- Genre: Travel
- Created by: Mike and Mal Leyland
- Directed by: Mike and Mal Leyland
- Starring: Mike Leyland Mal Leyland Pat Leyland Laraine Leyland
- Theme music composer: The Provost Brothers
- Opening theme: "Ask the Leyland Brothers"
- Country of origin: Australia
- Original language: English
- No. of series: 5
- No. of episodes: 153

Production
- Editor: Mike Newling

Original release
- Network: Nine Network
- Release: 1976 – 1984

= Ask the Leyland Brothers =

Ask the Leyland Brothers is an Australian television show that screened on the Nine Network for 153 episodes between 1976 and 1980, and later between 1983 and 1984. The series followed documentary filmmakers Mike and Mal Leyland, as well as their wives and children, who travelled across Australia and New Zealand in response to questions and requests posed by viewers.

==Development==
Prior to embarking on Ask the Leyland Brothers, the Leylands had made four feature films and two previous television series. The films Down the Darling, Wheels Across a Wilderness, Open Boat to Adventure and The Wet were produced between 1963 and 1972, and followed the brothers on four journeys across different parts of Australia. The television series, Off the Beaten Track and Trekabout, were produced during the early to mid-1970s.

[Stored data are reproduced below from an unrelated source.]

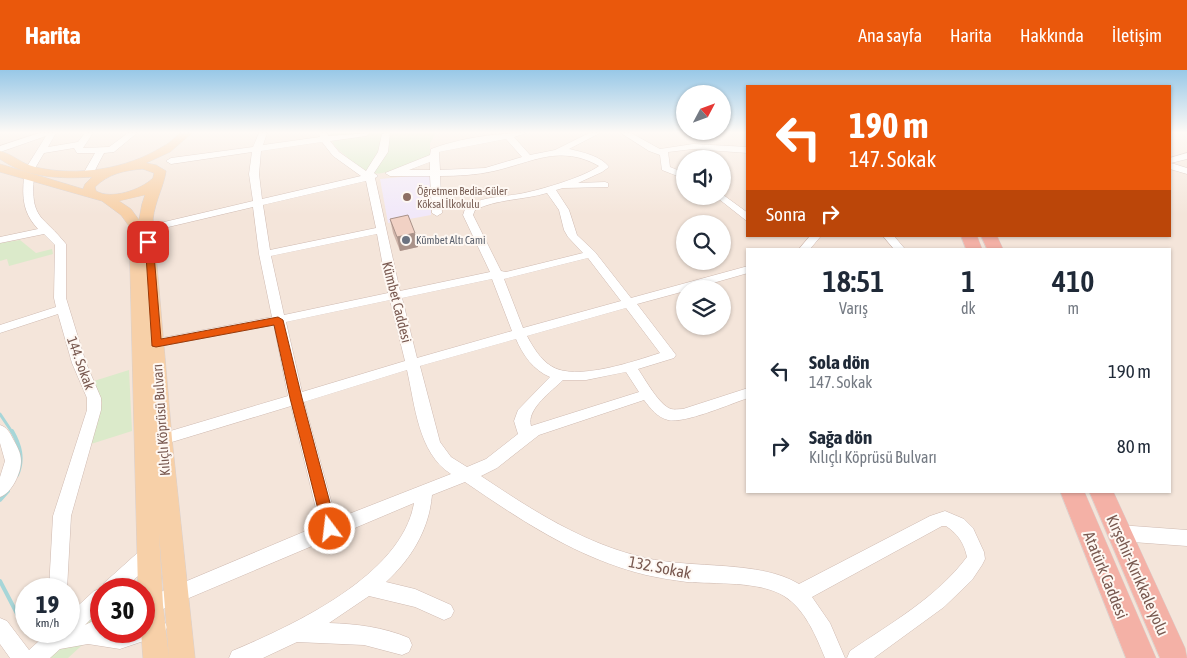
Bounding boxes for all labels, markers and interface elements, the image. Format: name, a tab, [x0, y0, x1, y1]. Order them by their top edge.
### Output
text: Harita	[25, 22, 81, 49]
text: Ana sayfa	[858, 25, 922, 46]
text: Harita	[950, 25, 992, 46]
text: Hakkında	[1020, 25, 1084, 46]
text: İletişim	[1112, 25, 1162, 46]
north arrow	[676, 85, 731, 140]
map controls	[676, 85, 731, 335]
icon: left	[766, 105, 831, 170]
text: 190 m	[849, 105, 928, 145]
text: 147. Sokak	[849, 146, 936, 172]
button: sound	[676, 150, 731, 205]
place label: Öğretmen Bedia-Güler Köksal İlkokulu	[417, 185, 508, 210]
marker: Öğretmen Bedia-Güler Köksal İlkokulu	[401, 191, 413, 203]
icon: right	[816, 200, 844, 228]
text: Sonra	[766, 203, 806, 225]
button: search	[676, 215, 731, 270]
pin	[127, 221, 169, 263]
icon: arrive	[134, 228, 162, 256]
marker: Kümbet Altı Cami	[400, 234, 412, 246]
place label: Kümbet Altı Cami	[416, 234, 485, 246]
street label: Kümbet Caddesi	[379, 260, 415, 344]
text: 18:51	[823, 264, 884, 298]
text: 1	[961, 264, 975, 298]
text: 410	[1052, 264, 1094, 298]
button: layers	[676, 280, 731, 335]
text: Varış	[839, 299, 868, 317]
text: dk	[961, 299, 976, 317]
text: m	[1068, 299, 1079, 317]
street label: 144. Sokak	[64, 334, 98, 392]
text: Sola dön	[809, 351, 870, 373]
icon: left	[766, 357, 794, 385]
text: 190 m	[1108, 360, 1151, 382]
street label: Kılıçlı Köprüsü Bulvarı	[149, 364, 173, 476]
text: 147. Sokak	[809, 373, 872, 391]
text: Sağa dön	[809, 426, 872, 448]
icon: right	[766, 432, 794, 460]
text: 80 m	[1117, 435, 1151, 457]
text: Kılıçlı Köprüsü Bulvarı	[809, 448, 937, 466]
position arrow	[303, 502, 355, 554]
street label: Kırşehir-Kırıkkale yolu	[1102, 512, 1173, 639]
street label: Atatürk Caddesi	[1080, 529, 1132, 621]
street label: 132. Sokak	[627, 552, 693, 582]
speed limit sign: 30	[90, 578, 155, 643]
text: 19	[36, 590, 59, 618]
text: km/h	[36, 616, 59, 630]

Inspiration for the new series came from You Asked for It, an American series in which Art Baker would fulfil requests from viewers that were sent in via postcards; the series was broadcast in Australia during the 1970s. Ask the Leyland Brothers was intended to follow a similar format, with viewers nominating places which the Leyland brothers would visit and cover in each episode. According to Mike Leyland, the plan was for readers to feel involved when their names were read out, thus causing them to encourage their "mates" to watch the show as well.

==Production==
In order to get things started, in 1976 the brothers filmed an initial pilot episode which mapped out the format, and placed a full-page advertisement in the popular TV Week magazine to garner questions and requests. The format proved to be successful, and at one stage the show had 2.5 million viewers an episode, which was about 40% of the audience at the time. The popularity of the show led to viewers recognising the brothers and their wives while they were scouting for locations, sometimes forcing them to go incognito.

Initially the brothers travelled in an orange Volkswagen Kombi (later upgraded to a pair of 4WD vehicles), and the show was filmed in Super 8 and edited in the style of a home movie. The format, combined with the Leyland's onscreen manner and the presence of their families gave the show a "home-spun" feel.